The ITF has added seven countries to its list of flags of convenience – Cameroon, Cook Islands, Palau, Sierra Leone, St Kitts and Nevis, Tanzania (Zanzibar) and Togo – which took registration fees but avoided responsibilities of flag states.
The ITF said most ship registrations in the newly added states are taken from owners with no link to the country, exploiting a loophole in international law to employ cheap labour and avoid taxes.
” What flags of convenience countries do is morally irresponsible. They all take the registration fees but do not have the will or the means to ensure the wellbeing of the seafarers who operate the vessels” – David Heindel ITF Seafarers’ Section Chair
Abandonment cases made worse.
A prominent example is ship abandonment. If a shipping company goes bust, the seafarer may find themselves trapped on board for months while legal wrangles continue.
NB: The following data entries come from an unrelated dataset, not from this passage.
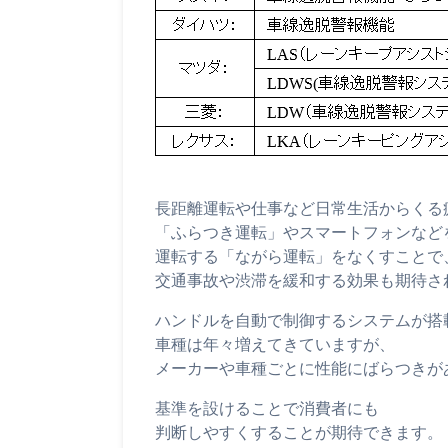
長距離運転や仕事など日常生活からくる
「ふらつき運転」やスマートフォンなど
運転する「ながら運転」をなくすことで
交通事故や渋滞を緩和する効果も期待さ
ハンドルを自動で制御するシステムが搭
車種は年々増えてきていますが、
メーカーや車種ごとに性能にばらつきが
基準を設けることで消費者にも
判断しやすくすることが期待できます。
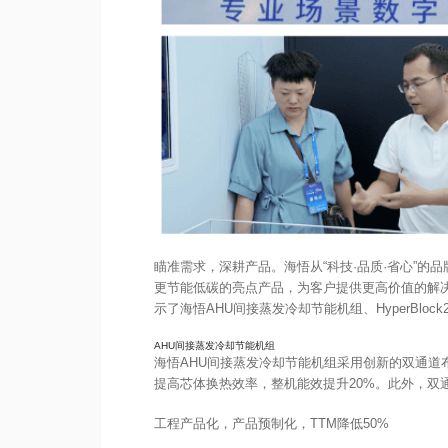
瞄准需求，深耕产品。海悟从“科技·品质·省心”
更节能低碳的亮点产品，为客户提供更高价值的解
示了海悟AHU间接蒸发冷却节能机组、HyperBlo
AHU间接蒸发冷却节能机组
海悟AHU间接蒸发冷却节能机组采用创新的双通道
提高芯体换热效率，整机能效提升20%。此外，双
工程产品化，产品预制化，TTM降低50%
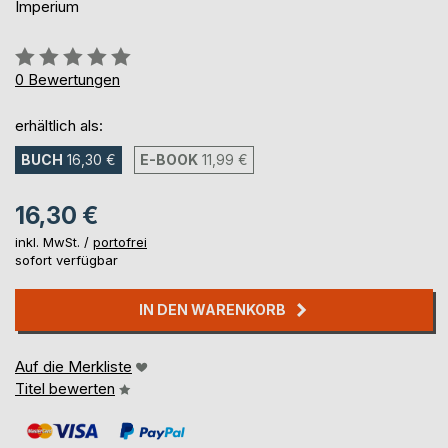
Imperium
Bewertung::
0%
0
Bewertungen
erhältlich als:
BUCH
16,30 €
E-BOOK
11,99 €
16,30 €
inkl. MwSt. /
portofrei
sofort verfügbar
IN DEN WARENKORB
Auf die Merkliste
Titel bewerten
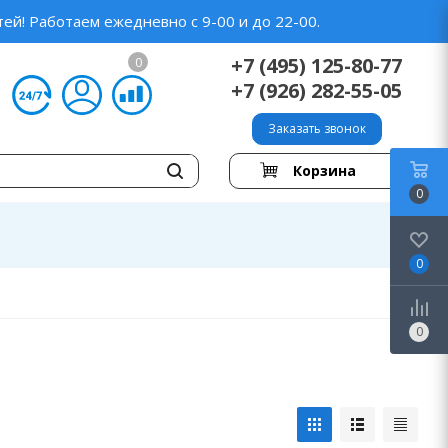
ей! Работаем ежедневно с 9-00 и до 22-00.
+7 (495) 125-80-77
0
+7 (926) 282-55-05
Заказать звонок
Корзина
0
0
0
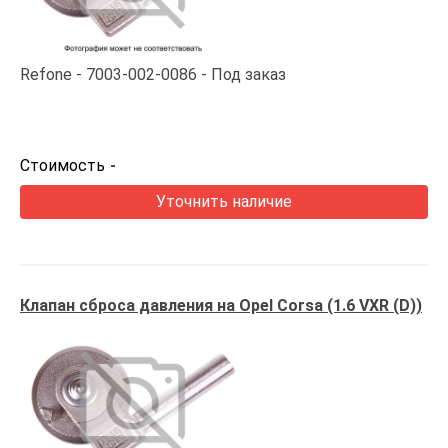
Refone
7003-002-0086
Под заказ
Стоимость
-
Уточнить наличие
Клапан сброса давления на Opel Corsa (1.6 VXR (D))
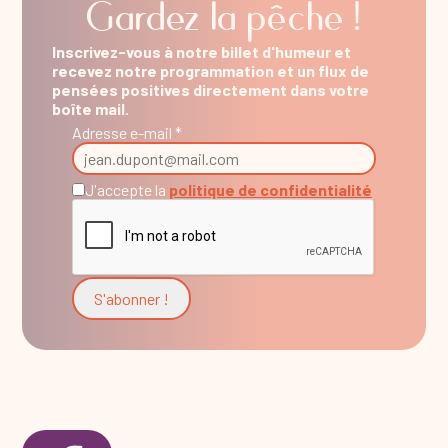
Gardez la pêche !
Inscrivez-vous à notre billet d'humeur et
recevez notre programmation et un flux de
pensées positives directement dans votre
boîte mail.
Adresse e-mail *
J'accepte la
politique de confidentialité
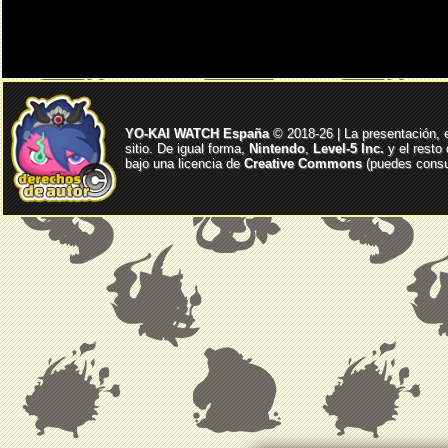
YO-KAI WATCH España
© 2018-26 | La presentación, 
sitio. De igual forma,
Nintendo
,
Level-5 Inc.
y el resto
bajo una licencia de
Creative Commons
(puedes consul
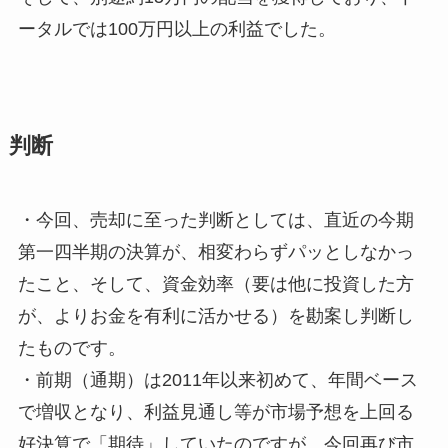
ータルでは100万円以上の利益でした。
判断
・今回、売却に至った判断としては、直近の今期
第一四半期の決算が、相変わらずパッとしなかっ
たこと、そして、資金効率（要は他に投資した方
が、よりお金を有利に活かせる）を勘案し判断し
たものです。
・前期（通期）は2011年以来初めて、年間ベース
で増収となり、利益見通し等が市場予想を上回る
好決算で「期待」していたのですが、今回再び市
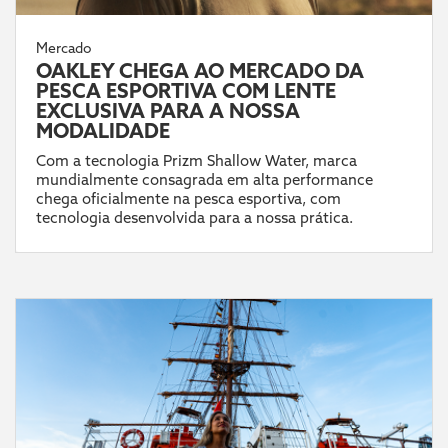
Mercado
OAKLEY CHEGA AO MERCADO DA
PESCA ESPORTIVA COM LENTE
EXCLUSIVA PARA A NOSSA
MODALIDADE
Com a tecnologia Prizm Shallow Water, marca
mundialmente consagrada em alta performance
chega oficialmente na pesca esportiva, com
tecnologia desenvolvida para a nossa prática.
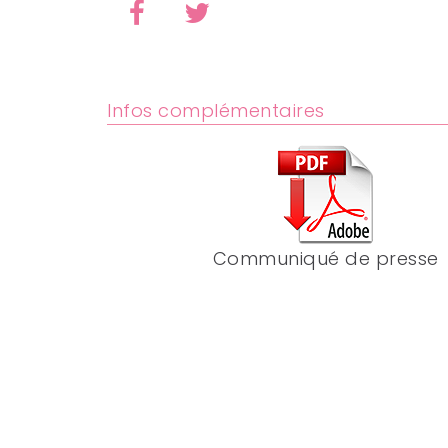
Infos complémentaires
Communiqué de presse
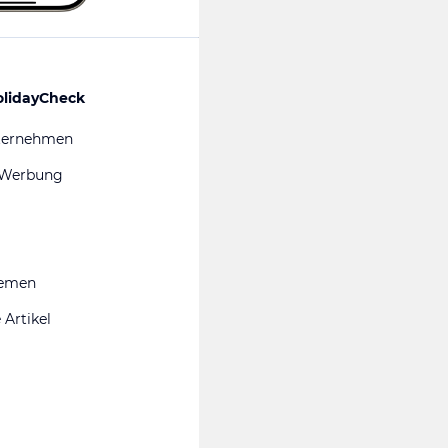
olidayCheck
ternehmen
 Werbung
hemen
 Artikel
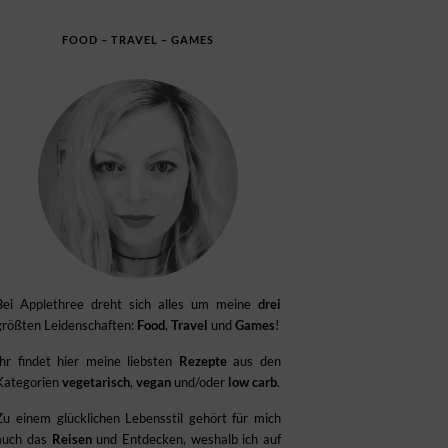
FOOD – TRAVEL – GAMES
Bei Applethree dreht sich alles um meine
drei
größten Leidenschaften:
Food
,
Travel
und
Games
!
Ihr findet hier meine liebsten
Rezepte
aus den
Kategorien
vegetarisch
,
vegan
und/oder
low carb
.
Zu einem glücklichen Lebensstil gehört für mich
auch das
Reisen
und Entdecken, weshalb ich auf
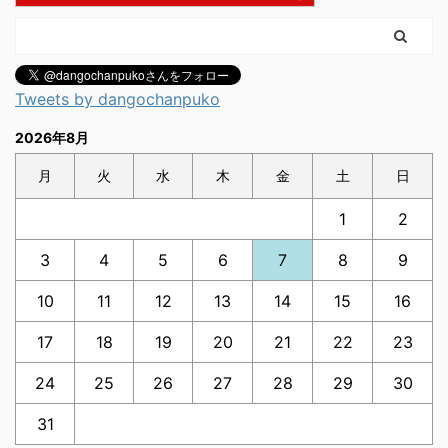
Tweets by dangochanpuko
2026年8月
月
火
水
木
金
土
日
1
2
3
4
5
6
7
8
9
10
11
12
13
14
15
16
17
18
19
20
21
22
23
24
25
26
27
28
29
30
31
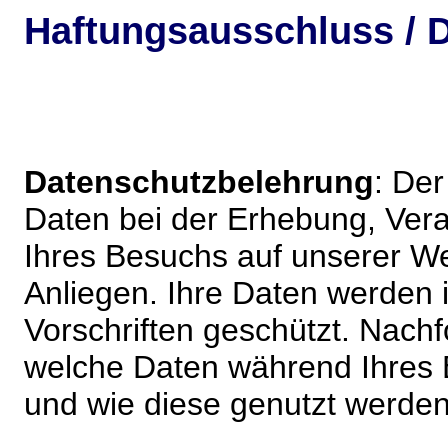
Haftungsausschluss / D
Datenschutzbelehrung
: De
Daten bei der Erhebung, Vera
Ihres Besuchs auf unserer We
Anliegen. Ihre Daten werden
Vorschriften geschützt. Nachf
welche Daten während Ihres B
und wie diese genutzt werden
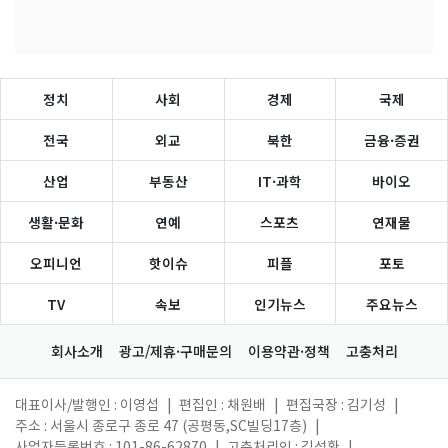
정치
사회
경제
국제
전국
외교
북한
금융·증권
산업
부동산
IT·과학
바이오
생활·문화
연예
스포츠
연재물
오피니언
핫이슈
피플
포토
TV
속보
인기뉴스
주요뉴스
회사소개
광고/제휴·구매문의
이용약관·정책
고충처리
대표이사/발행인 : 이영섭
|
편집인 : 채원배
|
편집국장 : 김기성
|
주소 : 서울시 종로구 종로 47 (공평동,SC빌딩17층)
|
사업자등록번호 : 101-86-62870
|
고충처리인 : 김성환
|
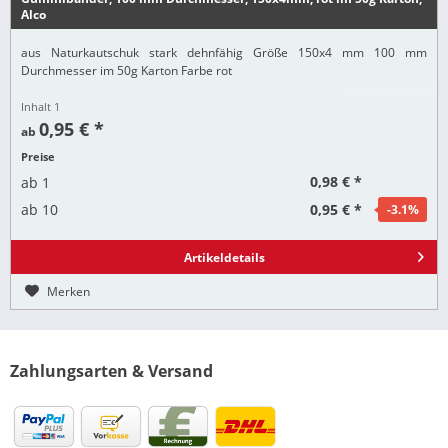
Alco
aus Naturkautschuk stark dehnfähig Größe 150x4 mm 100 mm
Durchmesser im 50g Karton Farbe rot
Inhalt
1
0,95 € *
ab
Preise
0,98 € *
ab
1
0,95 € *
ab
10
-3.1
%
Artikeldetails
Merken
Zahlungsarten & Versand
ITF coordinators, inspectors, and union contacts assist seafarers in accessing basic amenities, unpaid wages and repatriation. Still, all too often, the flags of convenience scheme gets in the way.
The United Nations Convection on the Law of the Sea (UNCLOS) stressed the need for a genuine link between ship owners and the country they register their ships. ITF agreed and noted it is hard to get ship owners and flags of convenience to adopt the genuine link principle with the vested interests involved.